Text for analysis
A study recommends a particular exercise for men with prostate cancer undergoing radiation treatment.
Researchers from the Perelman School of Medicine, University of Pennsylvania, recommend yoga.
Men, especially those who are undergoing radiation treatment for prostate cancer, should not think of this physical discipline as something just for women.
The features of prostate cancer treatment that benefited from yoga, in Dr. Neha Vapiwala’s study, were those of urinary incontinence, sexual health and fatigue. These features remained stable throughout the radiation therapy in men who were dong the yoga.
Without structured exercise during a radiation course for prostate cancer patients, Dr. Vapiwala points out that fatigue, urinary control and sexual health decline. Dr. Vapiwala states that “the stable scores seen with our yoga program are really good news.”
One can deduce that there are other forms of exercise that would benefit men undergoing prostate cancer treatment with radiation. But yoga seems ideal in that it doesn’t require jarring, impacting motions that tax the joints and cardiorespiratory system.

Supplied data
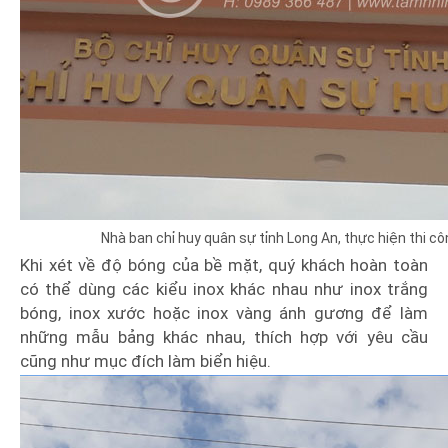
Nhà ban chỉ huy quân sự tỉnh Long An, thực hiện thi cô
Khi xét về độ bóng của bề mặt, quý khách hoàn toàn
có thể dùng các kiểu inox khác nhau như inox trắng
bóng, inox xước hoặc inox vàng ánh gương để làm
những mẫu bảng khác nhau, thích hợp với yêu cầu
cũng như mục đích làm biển hiệu.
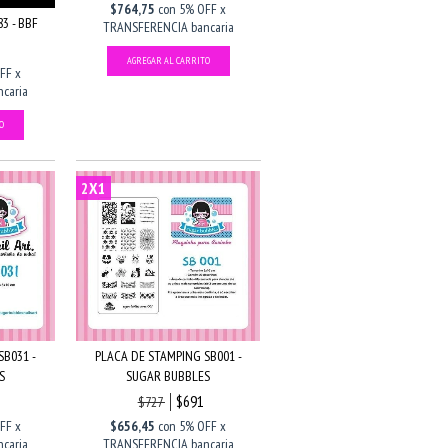
$764,75
con
5% OFF x
3 - BBF
TRANSFERENCIA bancaria
FF x
caria
2X1
SB031 -
PLACA DE STAMPING SB001 -
S
SUGAR BUBBLES
$691
$727
FF x
$656,45
con
5% OFF x
caria
TRANSFERENCIA bancaria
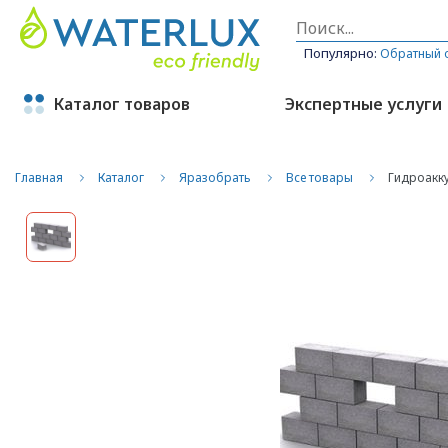
Популярно:
Обратный 
Каталог товаров
Экспертные услуги
Главная
Каталог
Яразобрать
Все товары
Гидроакку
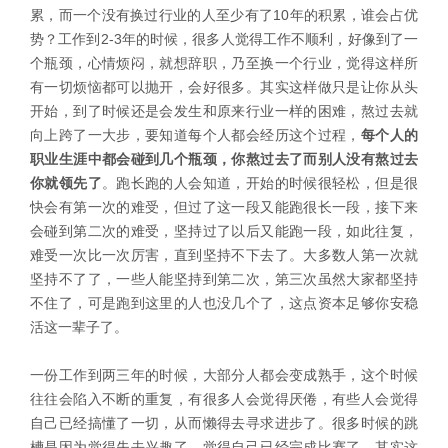
累，而一个没有换过行业的人至少有了10年的积累，谁会占优
势？工作到2-3年的时候，很多人觉得工作不顺利，好像到了一
个瓶颈，心情烦闷，就想辞职，乃至换一个行业，觉得这样所
有一切烦恼都可以抛开，会好很多。其实这样做只是让你从头
开始，到了时候还是会发生和原来行业一样的困难，熬过去就
向上跨了一大步，要知道每个人都会经历这个过程，
每个人的
职业生涯中都会碰到几个瓶颈，你熬过去了而别人没有熬过去
你就领先了
。跑长跑的人会知道，开始的时候很轻松，但是很
快会有第一次的难受，但过了这一段又能跑很长一段，接下来
会碰到第二次的难受，坚持过了以后又能跑一段，如此往复，
难受一次比一次厉害，直到坚持不下去了。大多数人第一次就
坚持不了了，一些人能坚持到第二次，第三次虽然大家都坚持
不住了，可是跑到这里的人也没几个了，这点资本足够你安稳
活这一辈子了。
一份工作到两三年的时候，大部分人都会变成熟手，这个时候
往往会陷入不断的重复，有很多人会觉得厌倦，有些人会觉得
自己已经搞懂了一切，从而懒得去寻求进步了。很多时候的跳
槽是因为觉得失去兴趣了，觉得自己已经完成比赛了。其实这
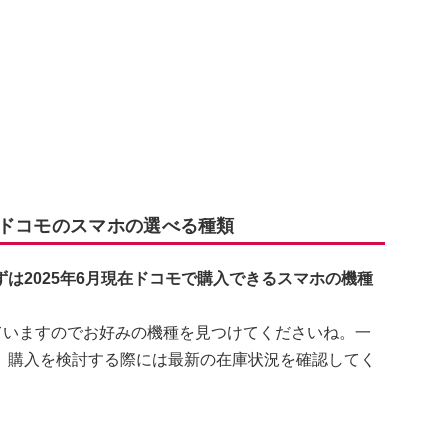
 ドコモのスマホの選べる種類
は2025年6月現在ドコモで購入できるスマホの機種
に揃っていますのでお好みの機種を見つけてくださいね。一
、購入を検討する際には最新の在庫状況を確認してく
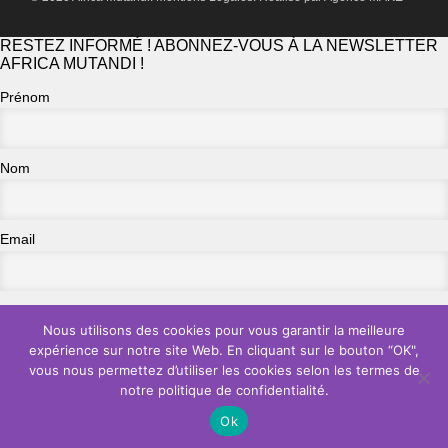
RESTEZ INFORMÉ ! ABONNEZ-VOUS À LA NEWSLETTER
AFRICA MUTANDI !
Prénom
Nom
Email
Organisation
Nous utilisons des cookies pour vous garantir la meilleure
expérience sur notre site Web. En cliquant sur le bouton “OK",
vous nous permettez d’utiliser les cookies selon les termes de
notre politique de confidentialité.
Ok
×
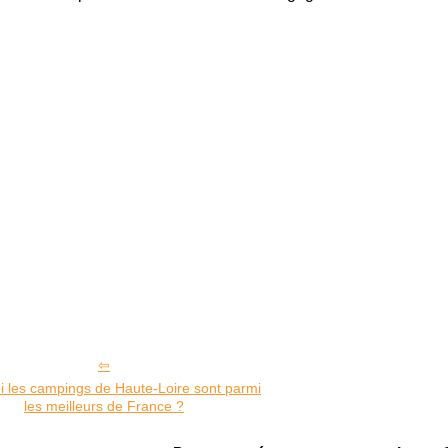
i les campings de Haute-Loire sont parmi
les meilleurs de France ?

Problem
Please carry on the piece about yoga for men getting radiation treatment for prostate cancer from the end of its last paragraph.

Task output
Fatigue is a common symptom of cancer treatment (or just the disease itself) and cannot be relieved with a nap or sleep like normal fatigue can. Erectile dysfunction is another common outcome, while urinary incontinence occurs in about one-quarter of men with the malignancy.
So how does this exercise actually work to improve the quality of life for men with prostate cancer?
It appears that yoga reduces the fatigue, strengthens pelvic floor muscles and also increases blood flow. Secondary benefits may be the group class environment and meditation.
The study had the men doing yoga twice a week, and despite what you may have seen in yoga magazines, TV commercials or what-have-you, this physical discipline can be modified to suit the older practitioner’s fitness and flexibility levels.